The usefulness of things besides CC numbers probably depends what sort of information was in the database and tied to each customer. Did it have a purchase history? Did it have support contract information? Did it have the number of current licenses? Information like this might be useful and would definitely be more useful than just knowing a certain agency was at one point a Guidance customer. I can think of a number of uses for information of this nature, for example using it to assess the size of a particular Guidance customer's infosec department or using the customer information to assist with social engineering.

Anonymous said...

This in response to Chris Walsh's comment.

The intel value is not in the credit card number - it is in the people's names that are users of the software. Big deal a whole bunch more DoD VISA IMPAC card numbers are compromised, those cards are probably more closely monitored than personal accounts because there is a two person check - the card holder and the certifying official. I won't go into details.

It allows someone to build a list of users and from there do further research on their organizations.

Anonymous said...

Seems odd that all of the media mentions of the attack discuss the CVVs being stolen when in the supposed letter from Guidance they specifically mention that no credit card data was stolen. Is this letter a fake? Lying? Or did the media exaggerate?
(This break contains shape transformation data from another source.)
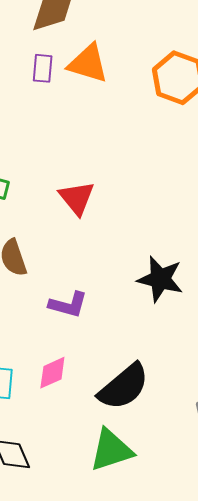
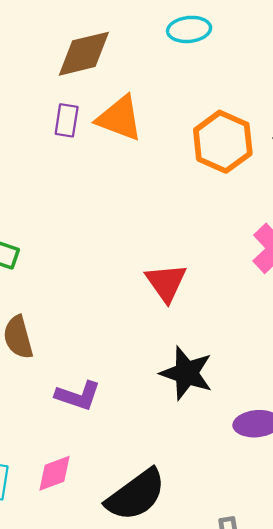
red triangle: (77, 198) -> (166, 283), moved

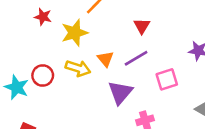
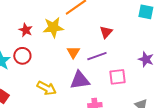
red star: (43, 17) -> (26, 30), moved
yellow arrow: (78, 68) -> (47, 88), moved
purple triangle: (120, 92) -> (80, 80), turned 30

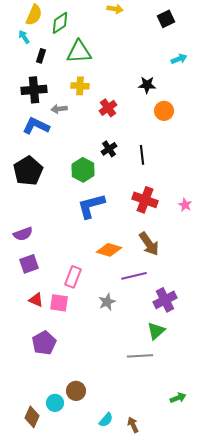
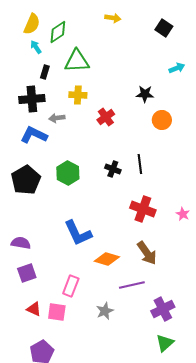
black square: (166, 19) -> (164, 28), turned -30
cyan arrow: (24, 37) -> (36, 47), moved
black rectangle: (41, 56) -> (45, 72), moved
black cross: (109, 149) -> (113, 169), moved, turned -35
green hexagon: (83, 170) -> (68, 173), moved
blue L-shape: (91, 206) -> (78, 233), moved, turned -100
purple semicircle: (23, 234) -> (21, 243), turned -150
green triangle: (156, 331) -> (165, 343), moved

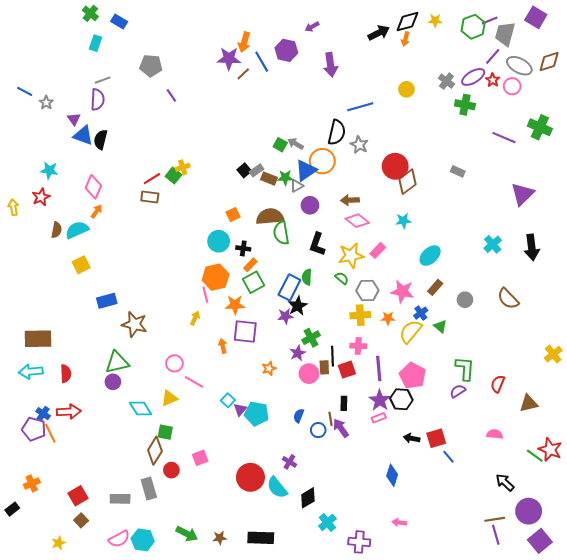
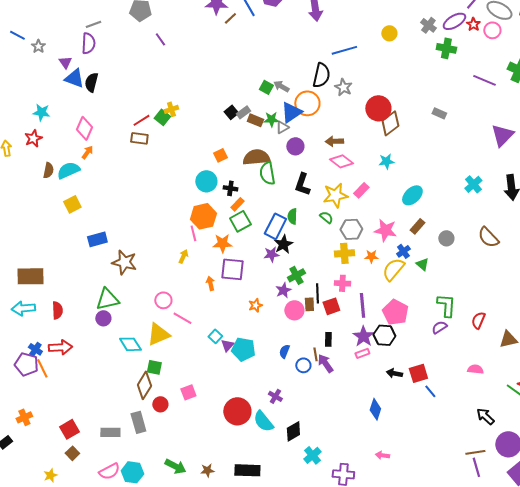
yellow triangle: (169, 398) -> (158, 334), size x1.4

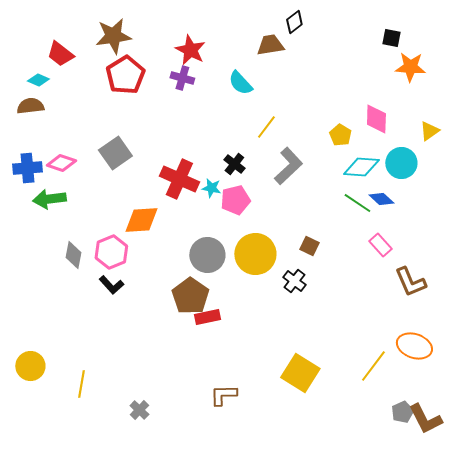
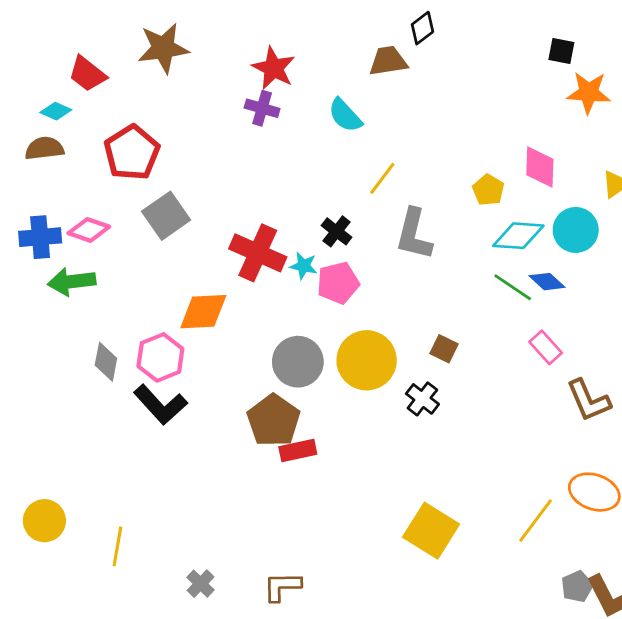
red pentagon: (125, 75) -> (132, 153), moved
gray L-shape: (288, 166) -> (414, 234), turned 147
black L-shape: (111, 285) -> (160, 405), size x1.5
brown L-shape: (223, 395) -> (282, 587), moved

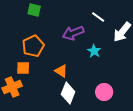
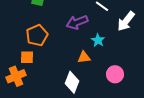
orange triangle: (61, 71) -> (84, 57), moved, turned -40
pink circle: (104, 92) -> (115, 74), moved

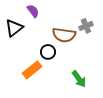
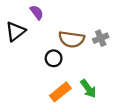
gray cross: (86, 26) -> (101, 38), moved
orange rectangle: (32, 70) -> (60, 92), moved

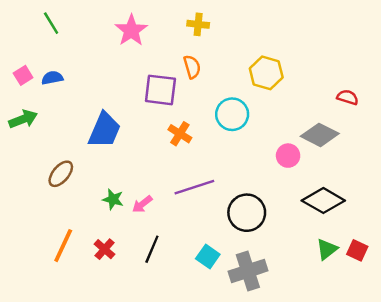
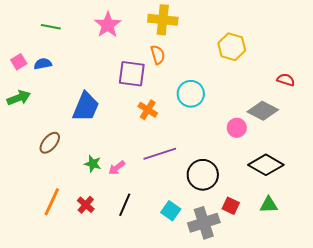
green line: (51, 23) -> (51, 27), moved, turned -48
yellow cross: (198, 24) -> (163, 20), size x1.6
yellow hexagon: (266, 73) -> (232, 47), moved
green triangle: (327, 249) -> (269, 205), turned 36
red square: (357, 250) -> (231, 206), moved

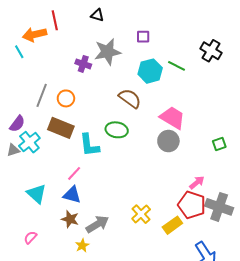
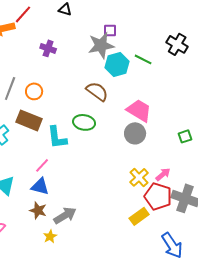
red line: (55, 20) -> (23, 14), turned 54
gray star: (108, 52) -> (101, 45), moved
purple cross: (83, 64) -> (48, 48), moved
yellow cross: (141, 214) -> (139, 177), moved

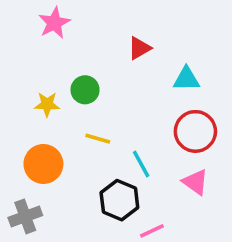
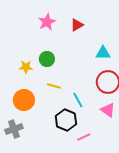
pink star: (54, 23) -> (47, 22), moved
red triangle: (139, 48) -> (77, 25), moved

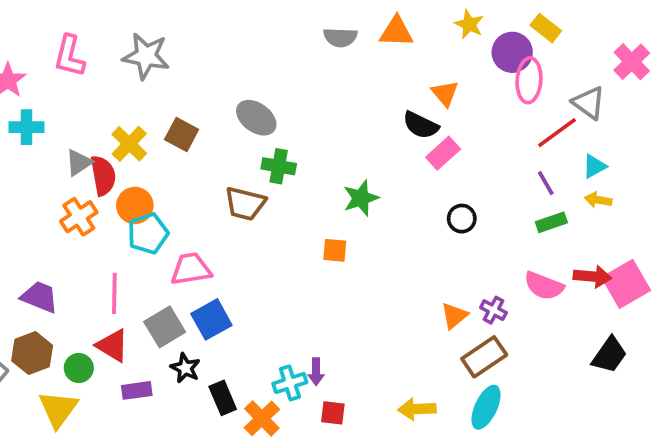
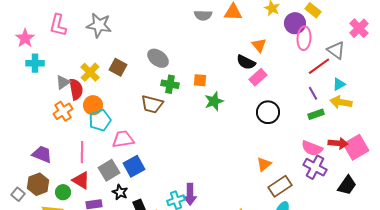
yellow arrow: (598, 200) -> (341, 102), size x1.5
black circle: (462, 219) -> (268, 112), size x1.5
orange square: (335, 250) -> (200, 80), moved
purple cross: (493, 310) -> (315, 167), moved, size x1.6
purple arrow: (316, 372) -> (190, 194), size x1.5

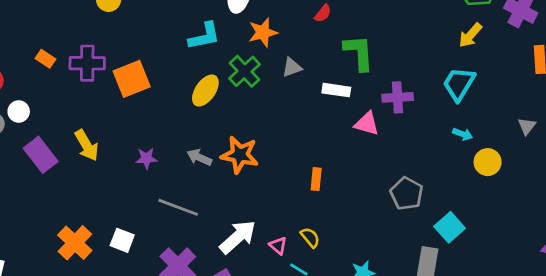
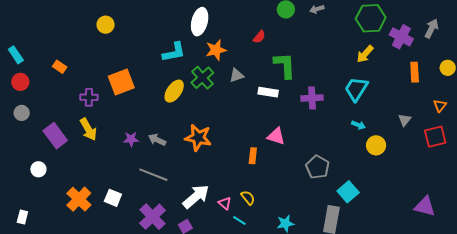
purple cross: (87, 63) -> (89, 97), moved, size x0.7
white circle: (19, 111) -> (38, 169), moved
pink triangle: (367, 124) -> (276, 136), moved
gray arrow: (199, 157) -> (157, 140), moved

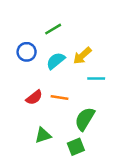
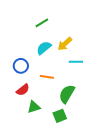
blue circle: (27, 52) -> (21, 66), moved
red semicircle: (34, 97) -> (23, 90), moved

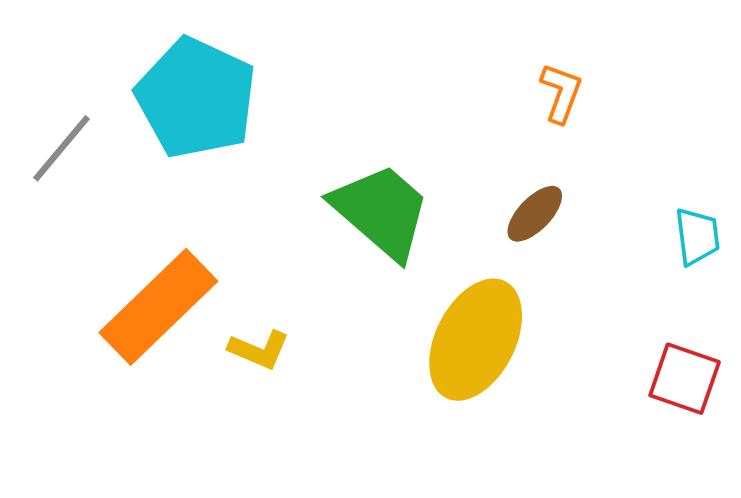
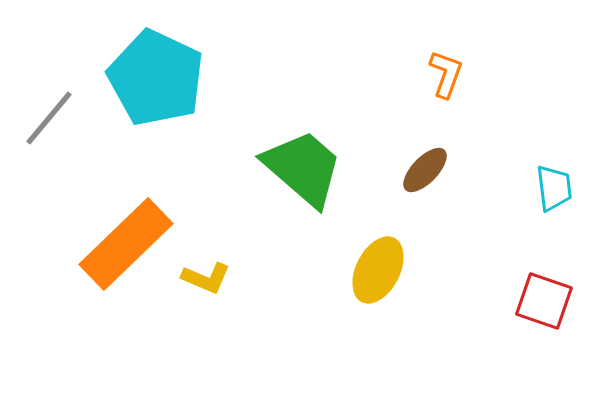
yellow ellipse: (476, 340) -> (378, 270), size x0.7

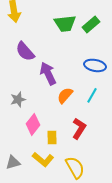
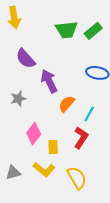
cyan line: (92, 95) -> (89, 114), moved
gray star: (18, 99) -> (18, 99), moved

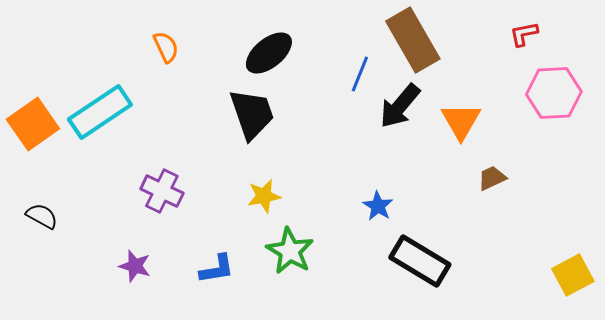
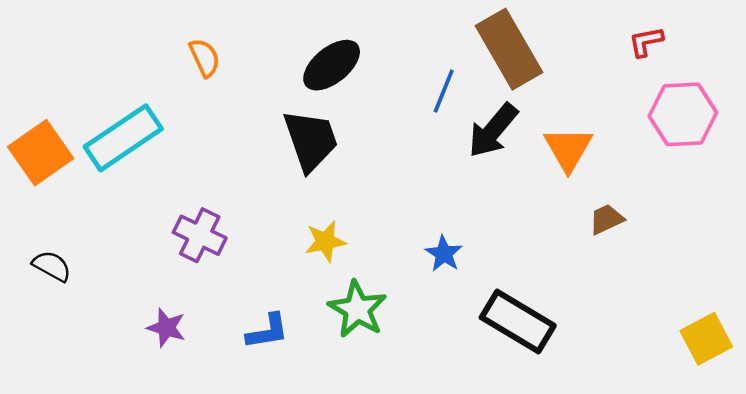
blue star: (378, 206) -> (444, 254), moved

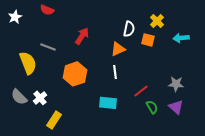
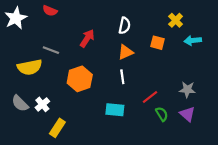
white star: (15, 17) -> (16, 18), size x1.5
yellow cross: (157, 21) -> (176, 20), moved
white semicircle: (129, 29) -> (124, 26), moved
yellow semicircle: (28, 63) -> (30, 67), turned 100

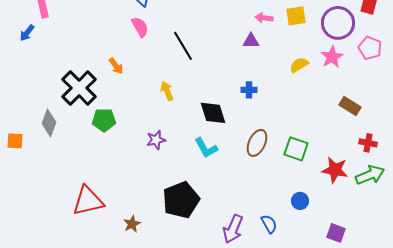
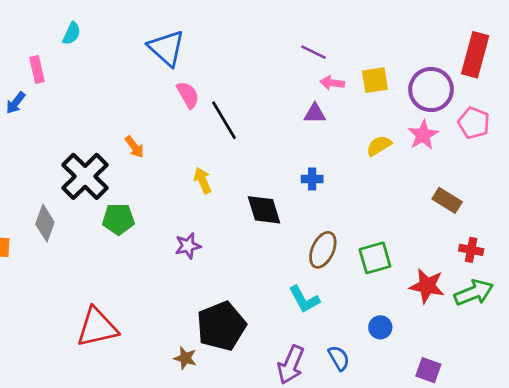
pink semicircle: (140, 27) -> (188, 95), moved
cyan L-shape: (206, 148) -> (304, 299), moved
green square: (296, 149) -> (375, 258), turned -35
brown star: (132, 224) -> (185, 358), moved, turned -30

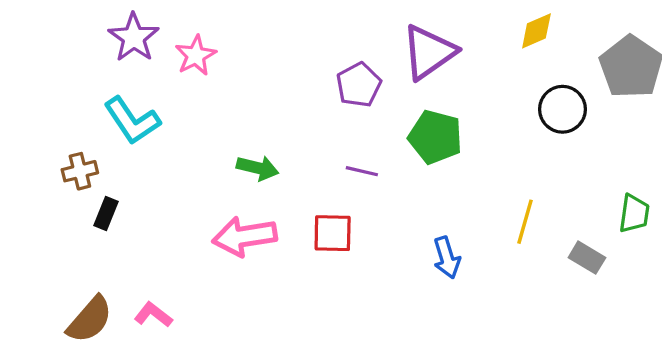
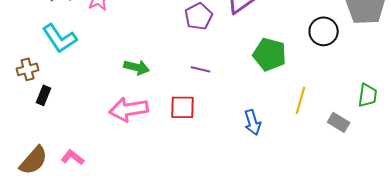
green pentagon: (435, 137) -> (270, 54), moved

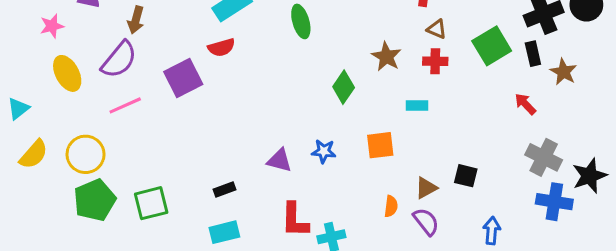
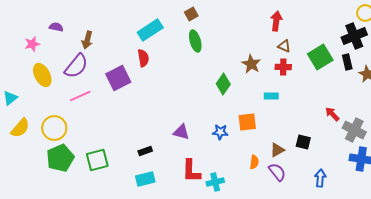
red semicircle: (221, 47) -> (143, 58), turned -84
red arrow: (525, 104) -> (332, 114), moved
blue star: (324, 151) -> (220, 132), moved

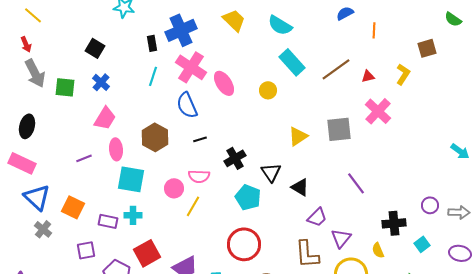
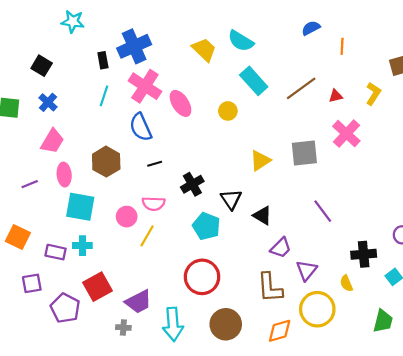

http://www.security-protocols.com/images/guidance-hacked.jpg

Richard Bejtlich said...

This story says "The Pasadena, Calif.-based company notified all its approximately 9,500 customers about the attack and has called in the U.S. Secret Service, which has started an investigation, Colbert said." Notice my original post said Colbert admitted theft of credit card information for 3,800 customers. Perhaps there are two letters -- one for the 3,800 who lost credit card data, and one for the remaining 5,700 who did not? The letter you link to would be the letter for the 5,700 others.

Anonymous said...

There are indeed two letters. I received the general notice because I have not used any credit cards with GSI, but a coworker who did received a different letter stating that his information (including CC#) was obtained.